Well, it looks like I might have to move my tank in the coming months out of my office and am trying to figure out whether it is feasible to move it home, or whether I need to break it down entirely. Its a 90g tank with a 20g refugium. My condo is on the second floor so I wouldn't be able to put any sort of bracing under the floor since there is a unit below me. The construction is solid, but from the late 70s, with some sloping in the floor (I'd have to shim it for sure). What do you guys think, could a 2nd floor handle a 90g tank without reinforcement, or is this too close to call without having a structural engineer evaluate it?

Thanks!
I find as long as it is over more than one floor joist it isn't too big of a problem. And I have lived in some old places. If you know the people down stairs I would ask them if you could look In Their house for load bearing walls or even better a structural beam in the ceiling of their place.
 
I find as long as it is over more than one floor joist it isn't too big of a problem. And I have lived in some old places. If you know the people down stairs I would ask them if you could look In Their house for load bearing walls or even better a structural beam in the ceiling of their place.
 
That seems like sound advice to me. If you had say, a 55...I'd say you could pretty much put that anywhere. BUT a 90 + 20, that's closing in on some serious weight. Your pushing past 900 lbs now. Like Bryanb said, get friendly with the downstairs neighbors. Once you locate the load-bearing walls, remember that the floor joists are going to run perpendicular to them. With a 90, assuming that's a 48" tank, you can at least get across two joists. If the construction is 16 on center, with some tricky measuring...you might catch three joists. Either way, near a load-bearing wall...you'll be fine.
 
In a multi-family residential condo building there probably aren't any load bearing walls within a single condo. They are all the perimeter walls for each unit usually. The units are often exact copies of each other so Bryan's walls will fall directly over the underneath units walls. I'd go down to their unit to check it out.

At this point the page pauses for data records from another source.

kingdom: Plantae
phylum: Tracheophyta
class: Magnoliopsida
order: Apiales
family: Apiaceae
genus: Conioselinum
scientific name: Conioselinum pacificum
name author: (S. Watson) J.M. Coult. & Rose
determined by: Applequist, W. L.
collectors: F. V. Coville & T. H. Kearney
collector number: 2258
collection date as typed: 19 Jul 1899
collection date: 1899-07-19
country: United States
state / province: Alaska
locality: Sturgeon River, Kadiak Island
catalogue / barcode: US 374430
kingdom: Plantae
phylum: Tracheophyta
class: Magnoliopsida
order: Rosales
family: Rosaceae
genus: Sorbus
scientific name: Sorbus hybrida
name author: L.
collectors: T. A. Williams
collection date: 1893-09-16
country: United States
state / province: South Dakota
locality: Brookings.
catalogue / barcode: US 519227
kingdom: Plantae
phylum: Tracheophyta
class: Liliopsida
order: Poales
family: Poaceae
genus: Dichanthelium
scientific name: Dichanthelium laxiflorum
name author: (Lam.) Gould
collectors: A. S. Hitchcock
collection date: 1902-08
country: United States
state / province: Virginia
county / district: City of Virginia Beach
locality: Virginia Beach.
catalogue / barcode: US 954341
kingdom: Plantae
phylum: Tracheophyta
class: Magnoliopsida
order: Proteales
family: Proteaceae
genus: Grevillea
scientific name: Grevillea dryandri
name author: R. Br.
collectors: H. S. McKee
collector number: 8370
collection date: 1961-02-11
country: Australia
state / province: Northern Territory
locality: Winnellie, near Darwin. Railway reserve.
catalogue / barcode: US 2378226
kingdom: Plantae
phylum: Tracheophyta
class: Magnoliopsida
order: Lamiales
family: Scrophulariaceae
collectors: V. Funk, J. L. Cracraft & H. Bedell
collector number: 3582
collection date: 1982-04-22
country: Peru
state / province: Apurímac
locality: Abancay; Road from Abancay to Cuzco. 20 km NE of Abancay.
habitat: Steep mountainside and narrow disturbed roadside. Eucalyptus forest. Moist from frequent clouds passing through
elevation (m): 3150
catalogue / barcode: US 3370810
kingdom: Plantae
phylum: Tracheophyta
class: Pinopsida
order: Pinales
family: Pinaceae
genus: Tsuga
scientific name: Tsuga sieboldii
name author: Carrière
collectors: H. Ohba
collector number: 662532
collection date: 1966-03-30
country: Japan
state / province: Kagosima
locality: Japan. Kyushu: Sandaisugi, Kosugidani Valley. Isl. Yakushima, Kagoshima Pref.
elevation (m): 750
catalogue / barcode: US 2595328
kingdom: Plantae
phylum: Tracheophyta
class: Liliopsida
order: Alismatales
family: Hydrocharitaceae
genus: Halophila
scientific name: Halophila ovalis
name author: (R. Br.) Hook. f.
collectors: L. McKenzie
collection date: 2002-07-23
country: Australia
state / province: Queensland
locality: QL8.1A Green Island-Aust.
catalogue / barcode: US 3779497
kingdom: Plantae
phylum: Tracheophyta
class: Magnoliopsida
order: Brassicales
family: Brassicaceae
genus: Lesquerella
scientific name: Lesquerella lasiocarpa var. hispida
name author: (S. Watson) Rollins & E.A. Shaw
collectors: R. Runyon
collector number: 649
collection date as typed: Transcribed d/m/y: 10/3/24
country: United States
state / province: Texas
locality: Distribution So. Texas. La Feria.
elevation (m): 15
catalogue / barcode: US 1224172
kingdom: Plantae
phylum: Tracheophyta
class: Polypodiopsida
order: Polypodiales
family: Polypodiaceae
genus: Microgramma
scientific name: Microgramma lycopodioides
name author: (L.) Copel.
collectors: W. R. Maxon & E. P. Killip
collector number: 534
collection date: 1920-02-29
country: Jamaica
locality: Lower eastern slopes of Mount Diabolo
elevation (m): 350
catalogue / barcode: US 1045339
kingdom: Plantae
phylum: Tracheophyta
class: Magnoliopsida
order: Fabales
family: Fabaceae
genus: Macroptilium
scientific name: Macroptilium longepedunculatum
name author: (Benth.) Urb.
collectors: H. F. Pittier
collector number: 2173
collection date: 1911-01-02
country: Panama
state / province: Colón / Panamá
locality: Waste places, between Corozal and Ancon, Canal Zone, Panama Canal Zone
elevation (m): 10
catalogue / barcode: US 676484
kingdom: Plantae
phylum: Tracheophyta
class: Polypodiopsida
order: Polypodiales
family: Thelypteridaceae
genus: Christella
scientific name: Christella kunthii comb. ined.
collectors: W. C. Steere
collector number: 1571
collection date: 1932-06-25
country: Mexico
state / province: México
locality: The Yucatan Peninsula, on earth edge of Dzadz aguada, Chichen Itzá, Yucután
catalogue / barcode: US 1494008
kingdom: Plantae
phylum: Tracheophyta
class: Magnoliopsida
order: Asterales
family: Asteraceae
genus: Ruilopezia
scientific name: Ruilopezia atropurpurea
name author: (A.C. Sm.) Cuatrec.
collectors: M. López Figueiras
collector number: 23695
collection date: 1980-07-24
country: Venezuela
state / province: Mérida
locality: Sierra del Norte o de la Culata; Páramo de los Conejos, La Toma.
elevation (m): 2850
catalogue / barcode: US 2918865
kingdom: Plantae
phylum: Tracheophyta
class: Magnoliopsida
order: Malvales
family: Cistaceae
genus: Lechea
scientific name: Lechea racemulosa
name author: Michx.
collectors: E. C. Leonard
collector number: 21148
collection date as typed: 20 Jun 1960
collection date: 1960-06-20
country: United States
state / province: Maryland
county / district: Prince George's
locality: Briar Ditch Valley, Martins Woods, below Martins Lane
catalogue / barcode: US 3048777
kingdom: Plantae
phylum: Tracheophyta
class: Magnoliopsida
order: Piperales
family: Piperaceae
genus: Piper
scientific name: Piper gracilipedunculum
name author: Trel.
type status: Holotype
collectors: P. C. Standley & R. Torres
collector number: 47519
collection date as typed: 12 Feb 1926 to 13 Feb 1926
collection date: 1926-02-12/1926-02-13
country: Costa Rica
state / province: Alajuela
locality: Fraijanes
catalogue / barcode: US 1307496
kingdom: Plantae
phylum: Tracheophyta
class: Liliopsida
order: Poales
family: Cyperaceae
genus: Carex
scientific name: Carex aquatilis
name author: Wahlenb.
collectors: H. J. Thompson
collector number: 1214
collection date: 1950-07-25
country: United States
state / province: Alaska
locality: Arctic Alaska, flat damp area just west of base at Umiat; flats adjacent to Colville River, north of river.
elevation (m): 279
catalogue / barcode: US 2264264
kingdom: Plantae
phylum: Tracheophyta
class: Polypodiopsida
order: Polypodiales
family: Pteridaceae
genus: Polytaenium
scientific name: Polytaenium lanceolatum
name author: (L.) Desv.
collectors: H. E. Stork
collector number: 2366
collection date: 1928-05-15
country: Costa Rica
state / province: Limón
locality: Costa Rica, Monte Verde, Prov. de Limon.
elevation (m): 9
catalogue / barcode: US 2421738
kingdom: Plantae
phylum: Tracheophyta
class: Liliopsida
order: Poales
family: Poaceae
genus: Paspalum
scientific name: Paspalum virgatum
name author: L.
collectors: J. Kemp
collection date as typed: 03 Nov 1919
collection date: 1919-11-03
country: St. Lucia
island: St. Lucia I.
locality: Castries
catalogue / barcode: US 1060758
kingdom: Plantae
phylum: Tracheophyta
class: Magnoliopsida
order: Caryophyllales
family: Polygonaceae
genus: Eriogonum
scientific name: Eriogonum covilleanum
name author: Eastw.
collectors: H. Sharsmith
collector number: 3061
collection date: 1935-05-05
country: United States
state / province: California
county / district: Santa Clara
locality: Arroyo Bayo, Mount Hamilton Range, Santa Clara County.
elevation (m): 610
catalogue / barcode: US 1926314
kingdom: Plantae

If you had the tank backed up to an outside wall you'd probably be safe since those are load bearing by default. Just avoid backing it up to a wall you have access to on both sides within your own unit.
 
Up here in Boston, our "condos" come in many different forms and often aren't the big complexes like elsewhere in the country ;) Mine is in fact the second floor of a two family building (two identical units one on top of the other with separate entrances), so I have 4 outside walls, along with (what I understand to be) two center load bearing walls that flank a hallway (at least that's what the contractor who redid my bathroom told me). The downstairs unit is identical to mine, and then we have a basement/garage below that. If I do have to move the tank, then it would go next to an outside wall in the living room. I assume the floor joists run perpendicular to the front and back outside walls (they did in the bathroom we just had redone), but without tearing up the floor, how would I know for sure? Also, how can I figure out if the construction is 16 on center? This house was built in the late '70s.
 
Can you see the joists in the basement if is I would put money on the floor joists in your place run the same direction and are same spacing. Also if they ran front to back in the bathroom they doo in the whole house barring and later additions as for the spacing find to wall studs next to each other and measure them. Hope this helps. Then there is plan B which Is just a gamble as in place it and hope.